26 Agustus 2016 15:38:09
Ditulis oleh Admin

Sejarah Desa Sembungrejo

Dahulu desa ini bernama “Banguran” karena hanya ada satu pedukuhan, konon ceritanya apabilla ada orang yang berbuat kejahatan dan melanggar aturan atau pantangan maka akan kewaguran atau ketahuan dan tertangkap. Oleh karena itu sesepuh dukuh menamakan dengan dukuh “Banguran”. Pada waktu itu dukuh Banguran dipimpin oleh Niti Semito. Ketika Niti Semito memimpin dukuh masa itu, ada sekelompok orang yang masuk ke dukuh “Sepat rojo” dan menempati bagian selatan sungai bengawan solo persis di daerah perbatasan antara dukuh banguran dan dukuh Sepat rojo kemudian kelompok tersebut menyebut wilayah yang ditempatinya dengan nama dukuh “Ngeblek” dan mayoritas mata pencaharian warga dukuh Ngablek adalah mencuri, merampok atau begal. Diceritakan keistimewan dukuh ini ternyata terdapat bermacam-macam jenis “gong” (alat gamelan) dan “gong” ini merupakan barang pusaka karena yang memiliki adalah seekor buaya bernama “Kliwon”.

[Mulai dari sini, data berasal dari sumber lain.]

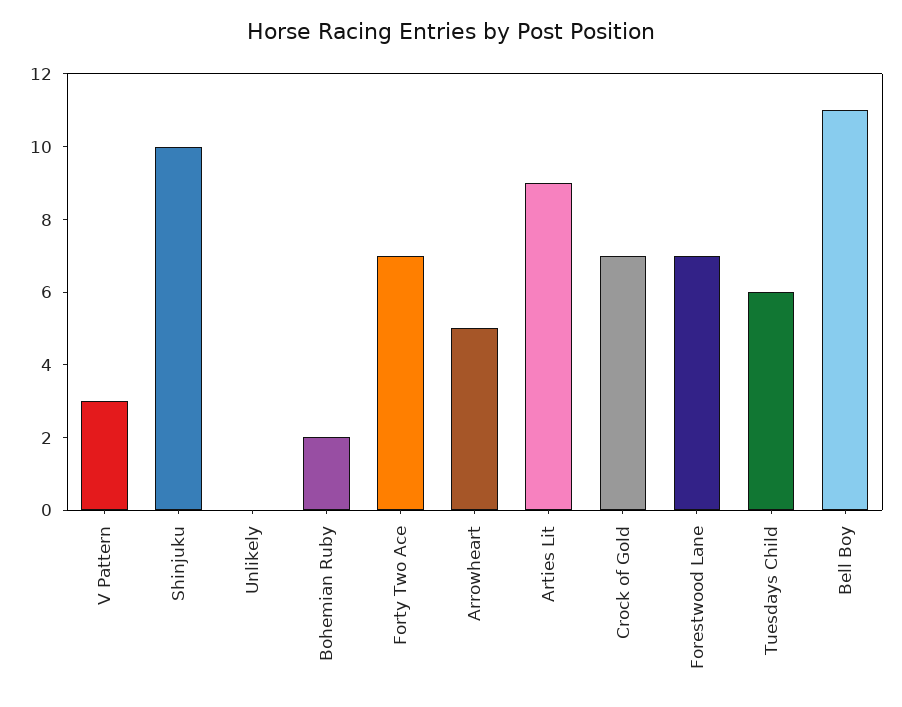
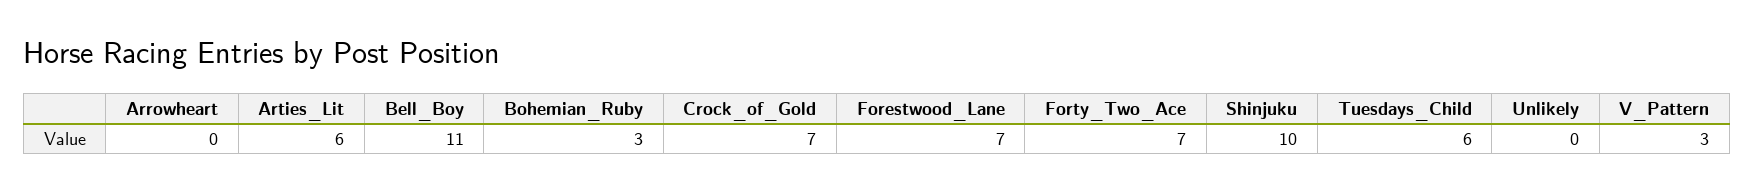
  {
    "V Pattern": 3,
    "Shinjuku": 10,
    "Unlikely": 0,
-   "Bohemian Ruby": 2,
+   "Bohemian Ruby": 3,
    "Forty Two Ace": 7,
-   "Arrowheart": 5,
+   "Arrowheart": 0,
-   "Arties Lit": 9,
+   "Arties Lit": 6,
    "Crock of Gold": 7,
    "Forestwood Lane": 7,
    "Tuesdays Child": 6,
    "Bell Boy": 11
  }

Konon ceritanya ada seorang warga dukuh ngeblek yang berhasil mencuri pemukul “gong” tetapi diketahui oleh sang buaya kliwon, maka marahlah buaya itu sampai manimbulkan banjir bandang yang menenggelamkan dukuh ngeblek yang lama kelamaan terkikis air bengawan solo dan akhirnya dukuh tersebut hilang. Akibat banjir yang menghilangkan dukuh ngeblek itu memaksa penduduknya pindah ke utara tangkis dan bermaksud untuk bergabung dengan penduduk Sepat Rojo, Akan tetapi ditolak dan diusir, dengan alasan karena mereka adalah pencuri dan perampok. Karena bingung banyak warga ngeblek yang tinggal dibawah pohon-pohon dipemakaman yang merupakan batas desa yaitu desa Sepat rojo dan Banguran. Untuk mencarikan tempat yang aman bagi warganya maka pimpinan dukuh ngeblek pergi ke dukuh banguran menemui Niti Semito dengan tujuan untuk bergabung menjadi warga Banguran. Karena iba Niti Semito menerima mereka dengan syarat tidak boleh mencuri dan merampok lagi. Kemudina mereka ditempakan di sebelah utara dukuh Banguran. Pendukuhan yang baru ditempati warga Ngeblek akhirnya diberi nama dukuh “Sepat Galeh” yang artinya warga desa Sepat rojo yang ngaleh (pindah).

Seiring dengan perubahan zaman, warga meminta agar pedukuhan tersebut digabung menjadi satu desa yang kemudian diberi nama dengan desa “Sembungrejo”. Warga juga meminta supaya diadakan pemilihan kepala desa dan terpilihlah Niti Semito sebagai kepala desa pertama yang menjabat mulai tahun 1900—1944 dengan kondisi desa yang masih miskin, dan masyarakatnya banyak yang menderita, beliau meninggal pada tahun 1945 dan digantikan Bpk. Kusno yang menjabat mulai tahun 1945—1954. Akan tetapi kehidupan dan kemajuan tidak banyak perubahan. Pada tahun 1945—1987 desa Sembungrejo dipimpin oleh Bpk. Cokro Mujayin. Pada masa pemerintahan Cokro Mujayin desa Sembungrejo sedikit demi sedikit mulai bangkit, banyak kemajuan dan perubahan terutama dalam bidang pertanian, pembangunan jalan, tempat ibadah, balai desa, dan sekolahan.